>>>

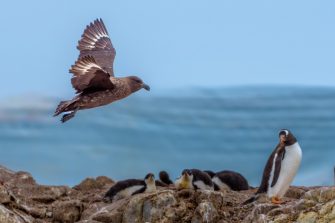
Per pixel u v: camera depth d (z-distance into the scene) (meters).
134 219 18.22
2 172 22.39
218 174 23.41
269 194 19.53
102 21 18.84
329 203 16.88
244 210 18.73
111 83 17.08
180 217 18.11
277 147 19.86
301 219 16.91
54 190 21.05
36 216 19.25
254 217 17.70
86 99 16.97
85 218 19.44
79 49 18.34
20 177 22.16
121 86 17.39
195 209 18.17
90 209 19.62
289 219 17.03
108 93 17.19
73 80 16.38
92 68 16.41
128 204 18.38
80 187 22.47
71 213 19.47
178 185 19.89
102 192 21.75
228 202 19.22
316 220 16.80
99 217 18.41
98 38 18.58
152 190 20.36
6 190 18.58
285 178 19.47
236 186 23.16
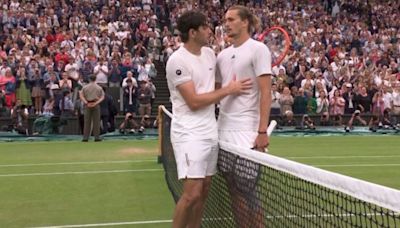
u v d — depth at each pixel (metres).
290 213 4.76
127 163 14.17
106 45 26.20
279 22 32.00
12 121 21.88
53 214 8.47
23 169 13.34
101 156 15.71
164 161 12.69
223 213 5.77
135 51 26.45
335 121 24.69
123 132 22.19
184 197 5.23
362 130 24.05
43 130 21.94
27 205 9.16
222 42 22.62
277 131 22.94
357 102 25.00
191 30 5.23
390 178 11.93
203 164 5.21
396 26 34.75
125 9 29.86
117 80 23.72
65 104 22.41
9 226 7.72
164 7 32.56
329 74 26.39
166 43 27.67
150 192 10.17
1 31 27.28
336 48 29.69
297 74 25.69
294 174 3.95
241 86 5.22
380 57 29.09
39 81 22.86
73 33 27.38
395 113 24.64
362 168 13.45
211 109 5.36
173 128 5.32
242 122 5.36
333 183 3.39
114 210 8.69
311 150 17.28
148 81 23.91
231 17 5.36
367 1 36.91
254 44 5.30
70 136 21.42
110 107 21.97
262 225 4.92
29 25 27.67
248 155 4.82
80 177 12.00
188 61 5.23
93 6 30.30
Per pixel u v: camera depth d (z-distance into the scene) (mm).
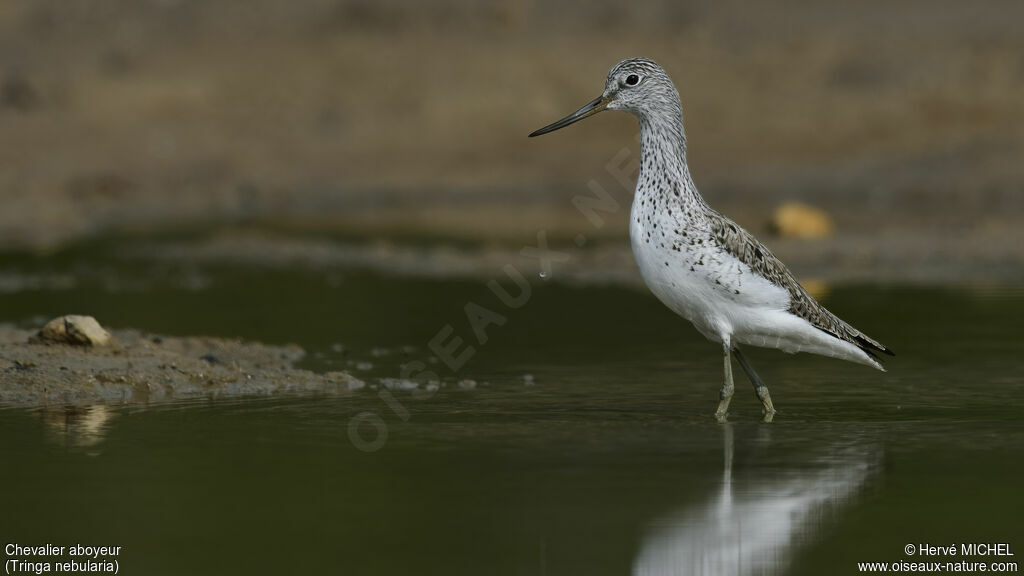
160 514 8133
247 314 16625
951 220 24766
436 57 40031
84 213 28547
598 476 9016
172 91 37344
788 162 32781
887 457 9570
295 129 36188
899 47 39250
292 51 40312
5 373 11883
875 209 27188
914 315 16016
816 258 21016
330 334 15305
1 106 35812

<<<
>>>

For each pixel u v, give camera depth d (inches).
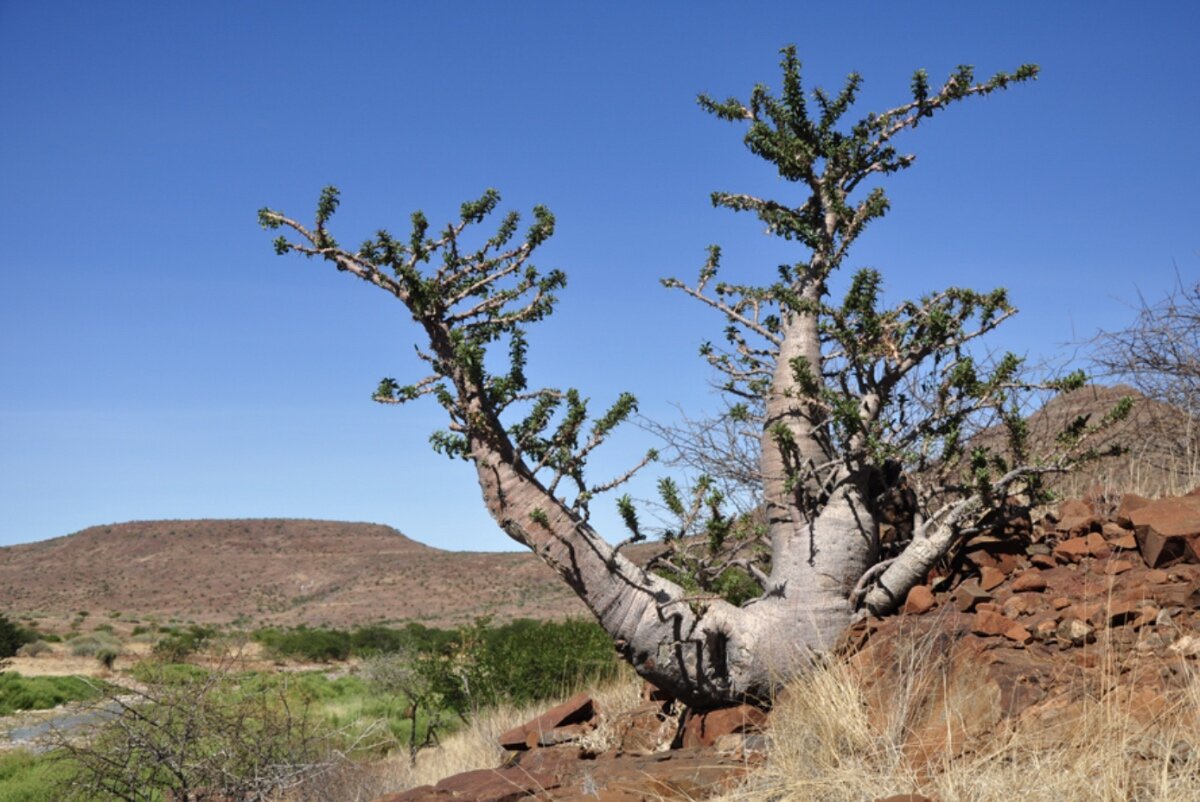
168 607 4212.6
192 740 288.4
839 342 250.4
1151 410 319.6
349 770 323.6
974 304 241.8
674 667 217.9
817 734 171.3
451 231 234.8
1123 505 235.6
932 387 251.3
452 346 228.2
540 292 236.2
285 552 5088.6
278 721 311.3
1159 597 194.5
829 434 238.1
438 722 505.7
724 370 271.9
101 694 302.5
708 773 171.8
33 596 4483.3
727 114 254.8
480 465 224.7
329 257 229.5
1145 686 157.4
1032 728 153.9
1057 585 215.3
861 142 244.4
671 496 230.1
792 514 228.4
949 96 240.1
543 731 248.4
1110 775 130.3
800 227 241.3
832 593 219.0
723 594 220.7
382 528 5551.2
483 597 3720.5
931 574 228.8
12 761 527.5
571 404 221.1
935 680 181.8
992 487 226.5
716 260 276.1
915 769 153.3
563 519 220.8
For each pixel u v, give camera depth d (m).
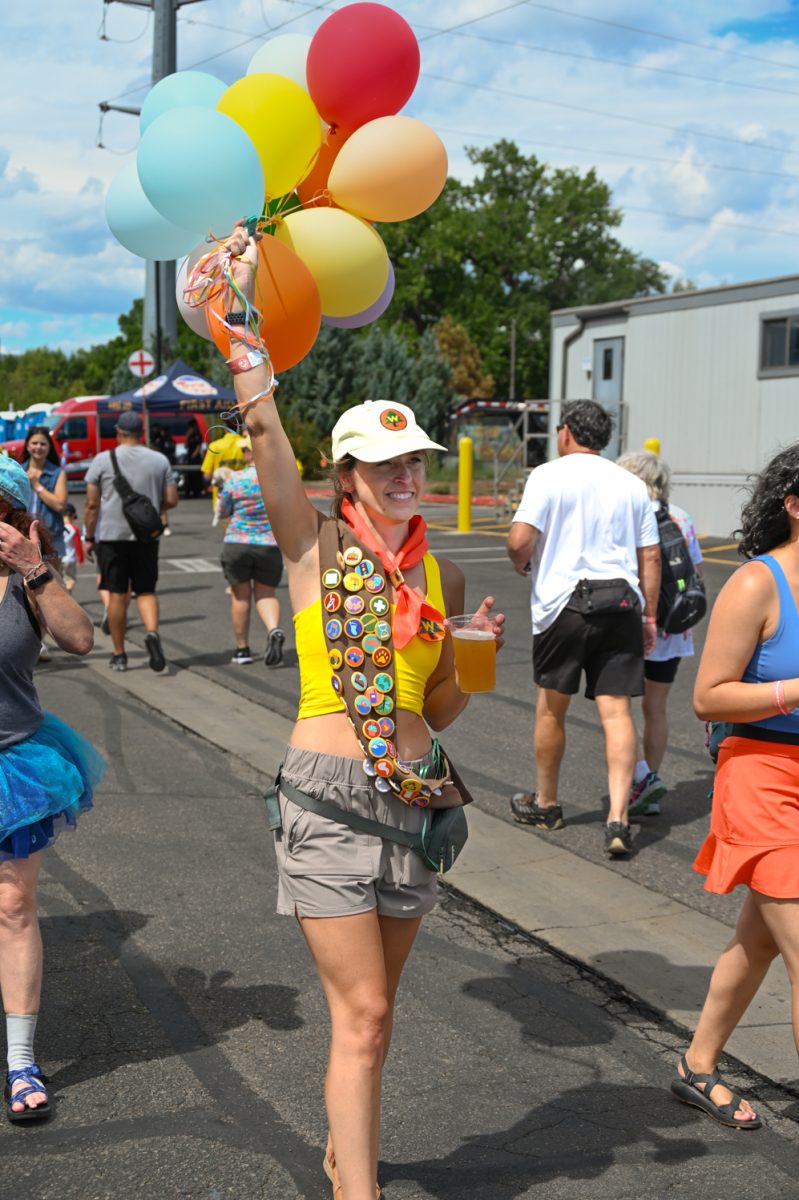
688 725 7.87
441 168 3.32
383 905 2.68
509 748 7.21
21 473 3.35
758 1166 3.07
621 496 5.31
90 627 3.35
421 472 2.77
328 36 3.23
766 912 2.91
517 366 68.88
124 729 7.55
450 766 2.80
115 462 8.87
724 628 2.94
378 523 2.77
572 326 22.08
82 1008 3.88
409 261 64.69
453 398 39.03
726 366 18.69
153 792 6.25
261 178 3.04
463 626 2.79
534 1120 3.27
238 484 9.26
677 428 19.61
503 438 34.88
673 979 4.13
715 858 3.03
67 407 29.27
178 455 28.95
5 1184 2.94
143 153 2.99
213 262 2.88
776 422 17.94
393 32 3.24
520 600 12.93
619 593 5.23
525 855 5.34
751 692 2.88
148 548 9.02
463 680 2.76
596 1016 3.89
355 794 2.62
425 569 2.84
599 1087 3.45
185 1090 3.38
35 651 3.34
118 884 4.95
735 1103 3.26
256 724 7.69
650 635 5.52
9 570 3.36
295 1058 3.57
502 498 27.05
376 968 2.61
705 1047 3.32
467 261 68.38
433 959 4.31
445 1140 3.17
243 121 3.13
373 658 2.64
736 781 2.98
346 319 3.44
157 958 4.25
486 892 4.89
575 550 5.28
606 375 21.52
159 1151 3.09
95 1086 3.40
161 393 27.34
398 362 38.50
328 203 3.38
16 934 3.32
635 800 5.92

<<<

Exercise aim:
Match on "depth" and copy out every line of the entries that contains it.

Written response:
Per pixel u v: camera depth d (z-distance into the scene) (meters).
u v d — depth at each pixel (metres).
Per pixel u v: camera depth d (z-distance into the scene) (mm).
For each pixel u v, give camera depth d (inches).
For each pixel u v, give camera depth d (m).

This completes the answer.